Overall, studies suggest that there is a positive relationship between radiation exposure and lung cancer risk. A direct basis for the link has been provided by epidemiological studies in miners occupationally exposed to radon (UNSCEAR 2006, Lubin et al. 1995; Ramkissoon et al. 2018). In a study of tin miners exposed to radon, there was an increasing risk of lung cancer with increasing radon exposure (Hazelton et al. 2001). This positive relationship has likewise also been found in residential radon studies (Darby et al. 2005; Krewski et al. 2005; Krewski et al. 2006). A large systemic review encompassing miner cohort studies, pooled population studies, and case-control studies showed a strong association between residential radon concentration and lung cancer (Rodríguez-Martínez et al. 2018). Mechanistic in vitro (Miller et al. 1995) and in vivo (Monchaux et al. 1994) experimental models also provide data to support this relationship.

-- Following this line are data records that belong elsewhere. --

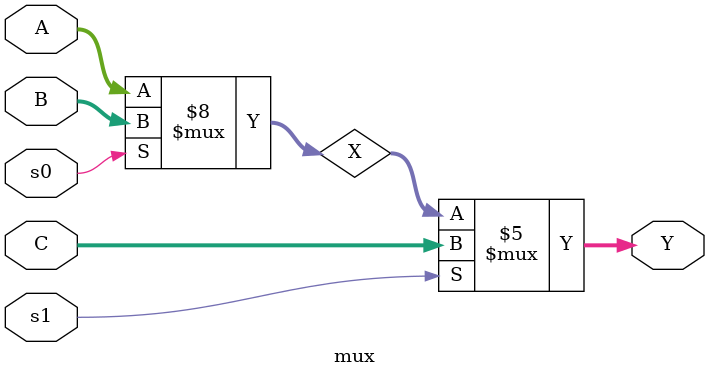
<source format=v>

module mux(Y,s1,s0,A, B, C);   //module defination
	input s1,s0;  //select inputs
	input [3:0]A, B, C;   //4 bit data input
	reg [3:0]X;   //4 bit intermediate register
	output reg [3:0]Y;  //4 bit output register
	
	
	always @(s1, s0, A, B, C)
	begin
		//X is the output of the first MUX
		if(s0 == 0)  //if s0 is 0 then X is set to A
			X = A;
		else    //if s0 is 1 then X is set to B
			X = B;
	
		if(s1 == 0)  //if s1 is 0 then Y is set to the output of the first MUX(i.e. X)
			Y = X;
		else    //if s1 is 1 then Y is set to C
			Y = C;
	
	end
endmodule


</source>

There is some quantitative data available regarding the time scale between radiation exposure and the development of lung cancer. In vitro oncogenic transformations were evident 6 weeks after cells were irradiated with X-rays or charged particles of varying LETs (Miller et al. 1995). Similarly, irradiated, tumourigenic bronchial epithelial cells were able to induce tumour growth within 13 weeks of injection into nude mice; tumours reached a size of 0.6 - 0.7 cm by 6 months post-inoculation. In comparison, unirradiated implanted cells did not induce tumour growth (Hei et al. 1994). Epidemiology studies also suggest that lung cancers are detected years after exposure to radiation (Lubin et al. 1995; Darby et al. 2005; Torres-Durán et al. 2014; Rodríguez-Martínez et al. 2018; Ramkissoon et al. 2018). Exposure to radon for longer periods of time predicts an increased relative risk of lung cancer; this risk increased with increasing duration of exposure over 5, 10 and 20 years (Lubin et al. 1995). In a study of tin miners, there were sharp increases in risk at approximately 40 years since first exposure and approximately 40 years since last exposure (Hazelton et al. 2001).
Known modulating factors
There are several agents, summarized in the NRC 1990 report, that may affect radiation-mediated oncogenic transformations/carcinogenesis. Some agents can enhance the effects of radiation to increase the accumulation of oncogenic characteristics. These include hydroxyurea and 12-O-tetradecanoyl-phorbol-acetate (TPA) (NRC 1990). The effects of hydroxyurea were seen within 11 hours of treatment (Hahn et al. 1986), while the effects of TPA were evident both immediately following irradiation, and up to 96 hours post-irradiation (Kennedy et al. 1978). Other agents may reduce the effectiveness of radiation-induced malignant transformations. Suppressors of radiation-mediated oncogenic transformations include antipain (a protease inhibitor), selenium, and 5-aminobenzamide. Hormone levels may also have an effect on the radiation-carcinogenesis relationship. For example, high levels of thyroid hormone T3 worked synergistically with radiation to enhance oncogenic characteristics, while low T3 levels antagonized the effects of radiation (NRC 1990).
Known Feedforward/Feedback loops influencing this KER
Domain of Applicability
The domain of applicability for this KER is multicellular organisms that possess lungs.